In 2013, according to a Military Police report, there were 11 confirmed incidences of break-ins at military bases and weapons armories. There were a further 26 incidents involving the theft of weapons from army units. The growing trend in weapons thefts from the military – a weapon that used to demand around $2,000 on the open market can now reportedly cost more than $10,000 – has coincided with the sealing of the Israel- Egypt border, a factor that the Military Police believe has caused the flow of illegal weaponry into Israel to dry up. Consequently, the temptation for renegade soldiers to steal military weapons for rich rewards has driven the upsurge in misappropriated IDF weaponry reaching crime syndicates. While the thefts remain a source of concern, the 2013 figures did indicate a drop from the previous year, possibly reflecting increased vigilance.
“Over the last six months there has been an increase in incidents involving explosives,” Rosenfeld notes. “There were a number of bombings in Ashkelon, Ashdod and other areas, serious enough to scare innocent civilians. A number of bystanders were injured. Organized crime families have managed to get hold of explosive devices relatively easily, unlike in the past.”
“Now I can say that things are much more under control,” Rosenfeld continued. “Police operations have been stepped up in dealing with organized crime.
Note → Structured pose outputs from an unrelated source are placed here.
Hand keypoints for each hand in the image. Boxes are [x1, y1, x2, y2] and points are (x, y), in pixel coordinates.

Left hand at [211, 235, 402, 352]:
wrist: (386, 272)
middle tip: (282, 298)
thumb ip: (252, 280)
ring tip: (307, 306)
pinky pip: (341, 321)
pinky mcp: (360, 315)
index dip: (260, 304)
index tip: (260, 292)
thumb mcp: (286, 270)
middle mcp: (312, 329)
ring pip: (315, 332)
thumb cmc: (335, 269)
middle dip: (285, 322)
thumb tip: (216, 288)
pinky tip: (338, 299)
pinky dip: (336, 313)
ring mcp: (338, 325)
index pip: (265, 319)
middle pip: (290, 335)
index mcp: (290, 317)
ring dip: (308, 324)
You have to remember that there are a lot of police operations that are carried out... in areas such as Ashdod, Ashkelon and Petah Tikva, for example, that are not talked about, and a lot of arrests made.
You can’t put it out or say where you got your materials or intelligence from because you want to get to the people even higher up.”
On May 27, Attorney General Weinstein, speaking in Eilat, announced his intention to deploy “civilian and administrative governmental authorities and criminal law enforcement in the fight against organized crime.” According to The Jerusalem Post, “Weinstein said that while in the past there had been some such successful multibranch government efforts against criminal infrastructure, it had been mostly based on the goodwill of individual local officials. In contrast, he will now be exercising special authority to demand that local officials cooperate and meet concrete benchmarks in stamping out crime.”
Like major American gangland figures of the past and present, actually pinning a crime directly on the bosses is a difficult task, as police spokesman Rosenfeld alluded, in stating that most of those jailed are “middlemen.” Major gangland figures represented by high-powered lawyers often fail to be convicted because key witnesses fear for their lives and refuse to testify.
As many as 10 towns and cities across the country are battling the malevolent influence of mafia families. Thus far, the powers that be seem to have had a limited impact on the hugely wealthy mafia families, whose influence often extends beyond Israel’s shores, across Europe and into the US, where a number of infamous Israeli mafia figures, such as Itzhak Abergil, Ilan Zarger and Ze’ev Rosenstein, have served jail sentences for a variety of high-profile offences.
However, on March 17, Eitan Haya, former boss of the powerful US heroin and cocaine importers, the New York Gang, was arrested in Israel on charges of extortion connected to a major figure in the local soccer hierarchy.
Avi Ruhan, allegedly the boss of a significant crime family, a man reportedly suspected of involvement in a number of mafia-related violent crimes in the area over a number of years, was arrested less than two weeks later.
The guarded optimism expressed by senior law enforcement officials that they are coming to grips with the situation gives some hope that this scourge of society might finally be facing a genuine challenge from the authorities, though many observers remain skeptical that it is no more than a glimmer of hope.